TRY IT
Find each line in the items below that contains the string "Word", and copy every such line. Case counts.

ENTRIES SHOWN
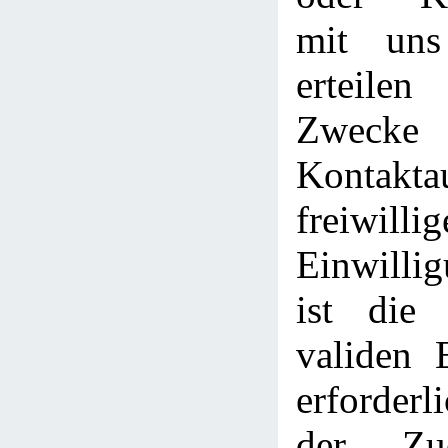
mit uns
erteile
Zwe
Kontakt
freiwillig
Einwilli
ist die
validen 
erforderl
der Zu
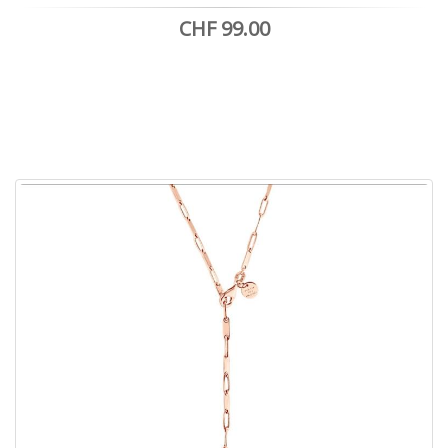
CHF 99.00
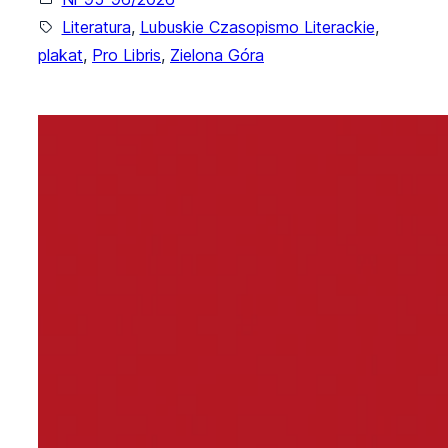
Literatura
, 
Lubuskie Czasopismo Literackie
, 
plakat
, 
Pro Libris
, 
Zielona Góra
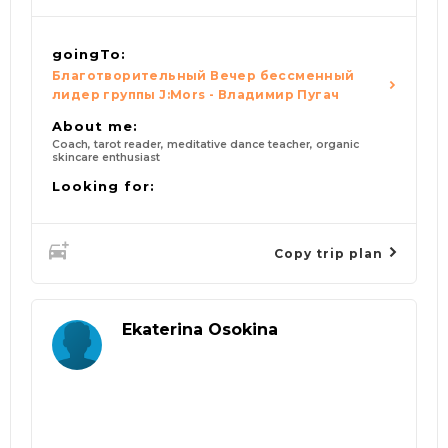
goingTo:
Благотворительный Вечер бессменный
лидер группы J:Mors - Владимир Пугач
About me:
Coach, tarot reader, meditative dance teacher, organic
skincare enthusiast
Looking for:
Copy trip plan
Ekaterina Osokina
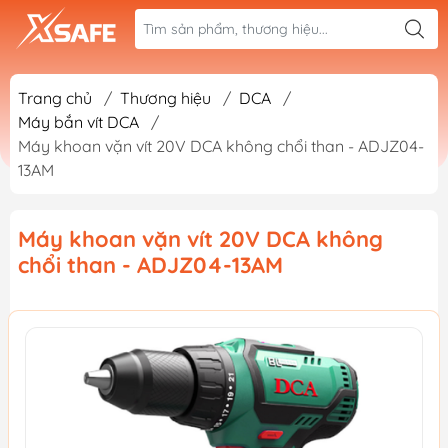
Trang chủ
/
Thương hiệu
/
DCA
/
Máy bắn vít DCA
/
Máy khoan vặn vít 20V DCA không chổi than - ADJZ04-
13AM
Máy khoan vặn vít 20V DCA không
chổi than - ADJZ04-13AM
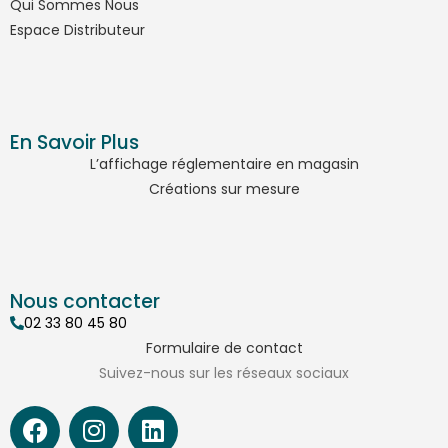
Qui Sommes Nous
Espace Distributeur
En Savoir Plus
L’affichage réglementaire en magasin
Créations sur mesure
Nous contacter
02 33 80 45 80
Formulaire de contact
Suivez-nous sur les réseaux sociaux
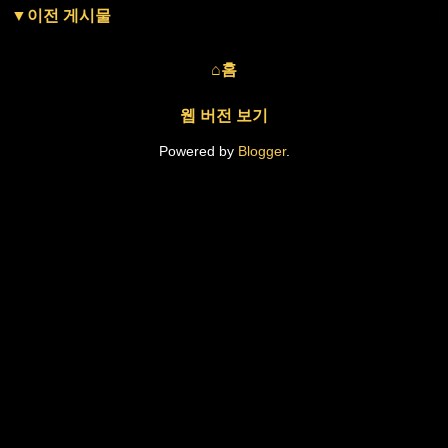
▼이전 게시물
⌂홈
웹 버전 보기
Powered by
Blogger
.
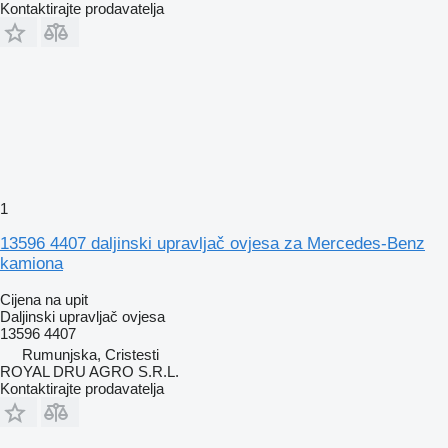
Kontaktirajte prodavatelja
1
13596 4407 daljinski upravljač ovjesa za Mercedes-Benz
kamiona
Cijena na upit
Daljinski upravljač ovjesa
13596 4407
Rumunjska, Cristesti
ROYAL DRU AGRO S.R.L.
Kontaktirajte prodavatelja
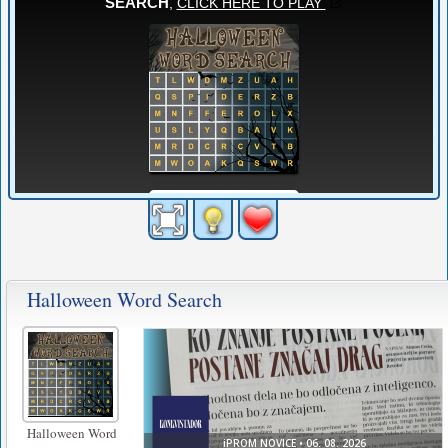
Halloween Word Search
Halloween Word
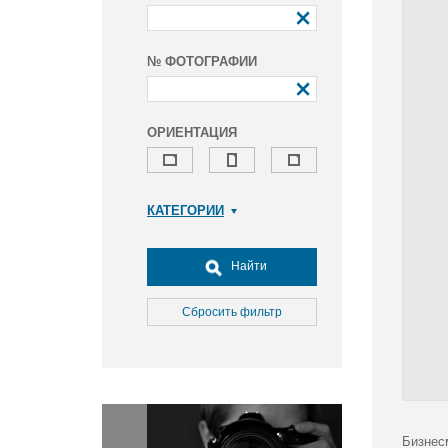
№ ФОТОГРАФИИ
ОРИЕНТАЦИЯ
КАТЕГОРИИ
Армия и ВПК
Досуг, туризм и отдых
Найти
Культура
Медицина
Сбросить фильтр
Наука
Образование
Общество
Окружающая среда
Политика
Бизнес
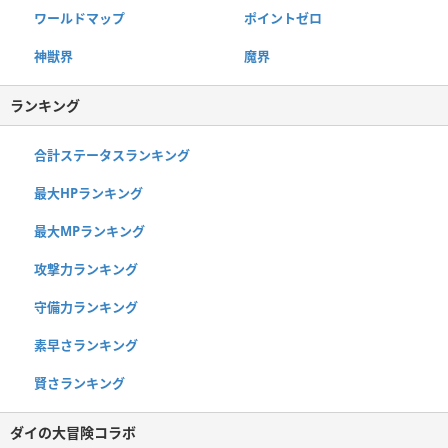
ワールドマップ
ポイントゼロ
神獣界
魔界
ランキング
合計ステータスランキング
最大HPランキング
最大MPランキング
攻撃力ランキング
守備力ランキング
素早さランキング
賢さランキング
ダイの大冒険コラボ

COMPLETED TASK
Halloween Word Search
Halloween Word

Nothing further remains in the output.